CodingProgrammer commented 2 years ago

思路

模拟

代码

class Solution {
    public int numberOfRounds(String startTime, String finishTime) {
        int startMM = Integer.parseInt(startTime.substring(0,2)) * 60 + Integer.parseInt(startTime.substring(3));
        int finishMM = Integer.parseInt(finishTime.substring(0,2)) * 60 + Integer.parseInt(finishTime.substring(3));
        if (startMM > finishMM) {
            finishMM += 1440;
        }
        finishMM = finishMM/15*15;
        return Math.max(0,finishMM-startMM)/15;
    }
}

复杂度

Time: O(1)
Space: O(1)

shamworld commented 2 years ago

var numberOfRounds = function(startTime, finishTime) {
    //将时间拆成数组
   let start=startTime.split(":").map(Number);
   let finish=finishTime.split(":").map(Number);
    //时间转换成分钟
   let startMM=start[0]*60+start[1];
   let finishMM=finish[0]*60+finish[1];
    //结束时间小于开始时间，通宵加一天60*24
   if(startMM>finishMM)finishMM+=1440;
   return Math.max(0,Math.floor(finishMM/15)-Math.ceil(startMM/15))
};

devosend commented 2 years ago

代码

class Solution:
    def numberOfRounds(self, loginTime: str, logoutTime: str) -> int:

        login_h, login_m = int(loginTime[:2]), int(loginTime[3:])
        logout_h, logout_m = int(logoutTime[:2]), int(logoutTime[3:])

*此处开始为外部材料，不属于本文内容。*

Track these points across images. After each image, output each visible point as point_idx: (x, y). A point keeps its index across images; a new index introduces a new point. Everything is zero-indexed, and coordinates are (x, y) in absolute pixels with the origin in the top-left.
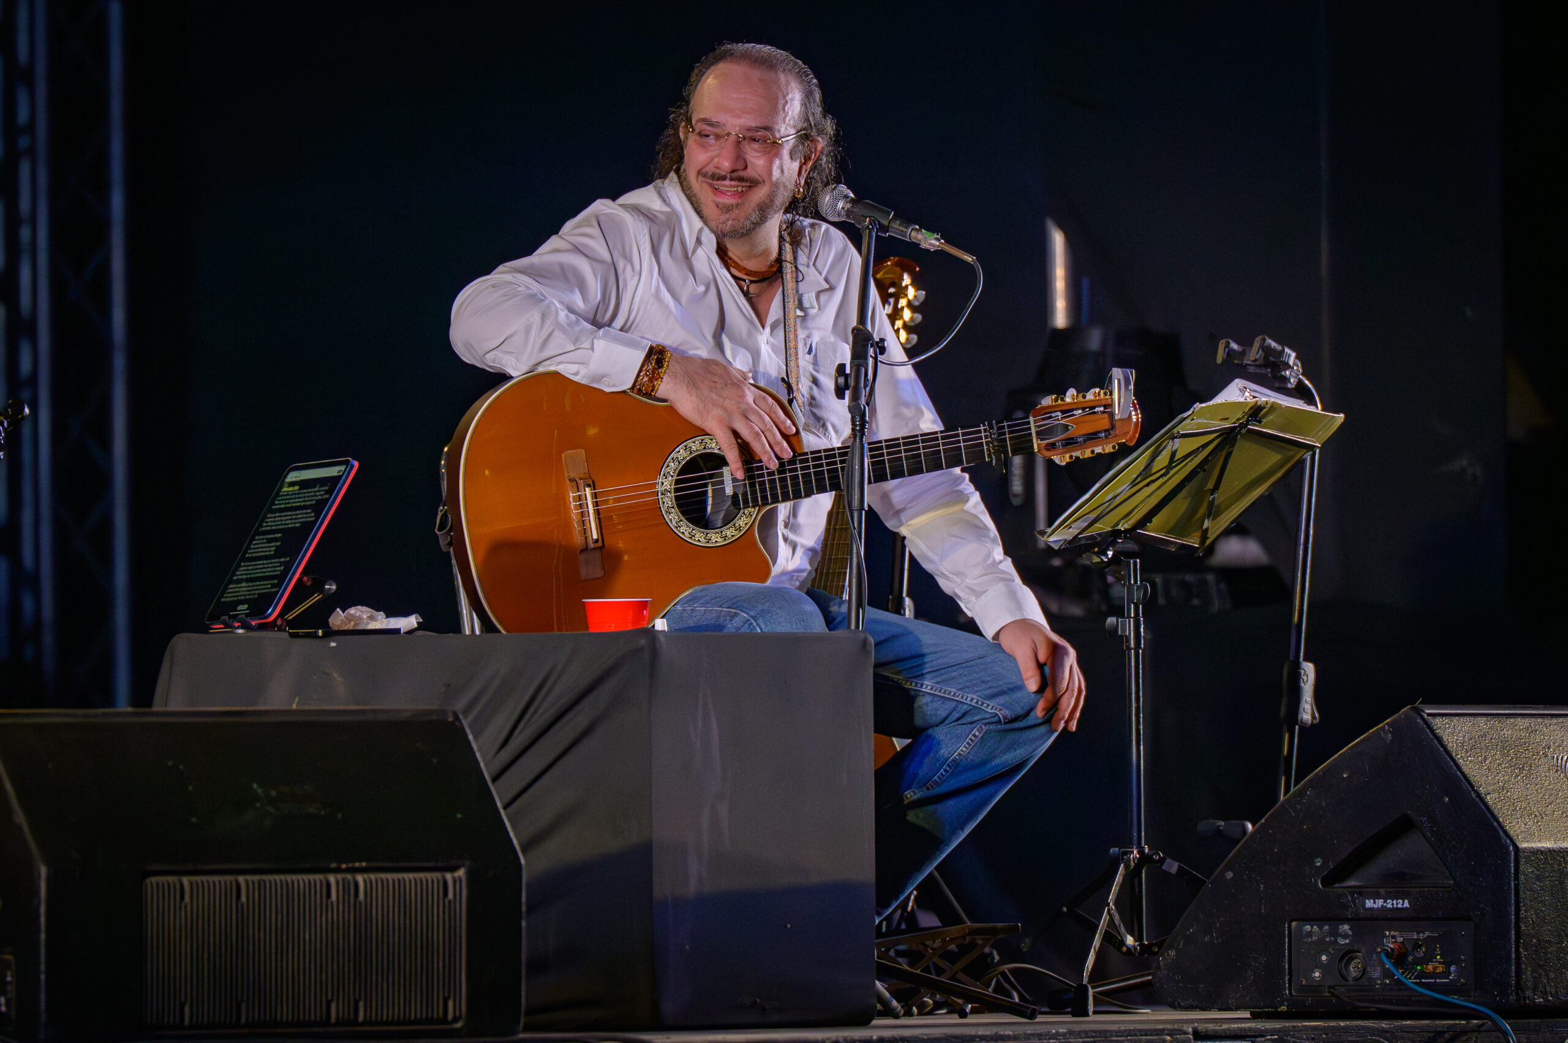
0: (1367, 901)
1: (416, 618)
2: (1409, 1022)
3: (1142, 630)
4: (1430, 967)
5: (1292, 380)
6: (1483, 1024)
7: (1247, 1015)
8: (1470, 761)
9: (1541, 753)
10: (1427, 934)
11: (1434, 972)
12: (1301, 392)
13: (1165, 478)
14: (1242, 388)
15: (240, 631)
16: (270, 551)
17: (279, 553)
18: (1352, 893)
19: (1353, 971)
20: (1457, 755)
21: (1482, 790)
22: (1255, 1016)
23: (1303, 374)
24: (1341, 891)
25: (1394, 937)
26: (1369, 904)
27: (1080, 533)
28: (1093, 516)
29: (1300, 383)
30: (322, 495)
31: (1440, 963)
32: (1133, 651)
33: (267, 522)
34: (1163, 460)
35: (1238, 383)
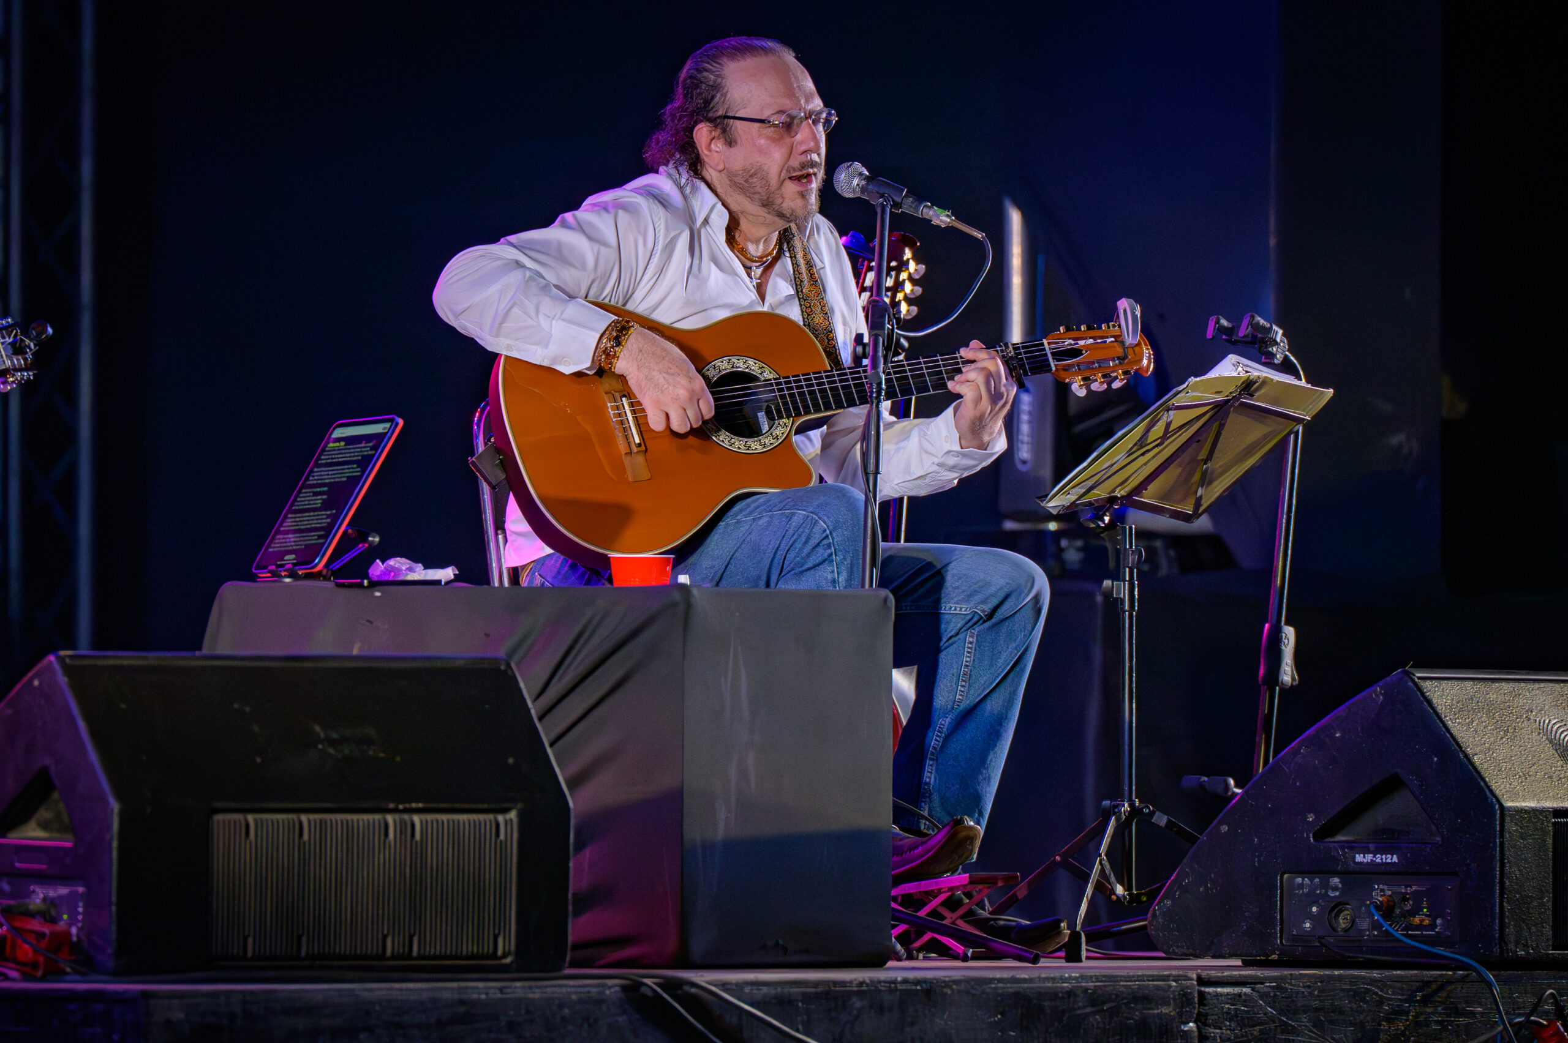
0: (1357, 856)
1: (453, 570)
2: (1399, 972)
3: (1136, 593)
4: (1417, 920)
5: (1278, 356)
6: (1467, 976)
7: (1239, 963)
8: (1459, 723)
9: (1524, 716)
10: (1414, 888)
11: (1421, 924)
12: (1286, 367)
13: (1160, 448)
14: (1235, 363)
15: (288, 580)
16: (318, 504)
17: (325, 506)
18: (1343, 848)
19: (1342, 923)
20: (1445, 717)
21: (1469, 751)
22: (1247, 964)
23: (1288, 351)
24: (1331, 845)
25: (1382, 890)
26: (1359, 858)
27: (1077, 500)
28: (1090, 483)
29: (1286, 358)
30: (368, 451)
31: (1426, 915)
32: (1127, 613)
33: (313, 476)
34: (1158, 430)
35: (1232, 358)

        login = login_h*60 + login_m
        logout = logout_h*60 + logout_m 

        logout = logout+24*60 if logout < login else logout

        login += (15-login%15) if login%15 != 0 else 0
        logout-=logout%15

        time_diff = logout-login

        return max(time_diff//15, 0)

复杂度分析

时间复杂度：O(1)
空间复杂度：O(1)

iambigchen commented 2 years ago

思路

分别对开始时间的分钟数，和结束时间的分钟数做处理。开始时间分钟数如果没有到15，按15算。结束时间分钟数则反过来。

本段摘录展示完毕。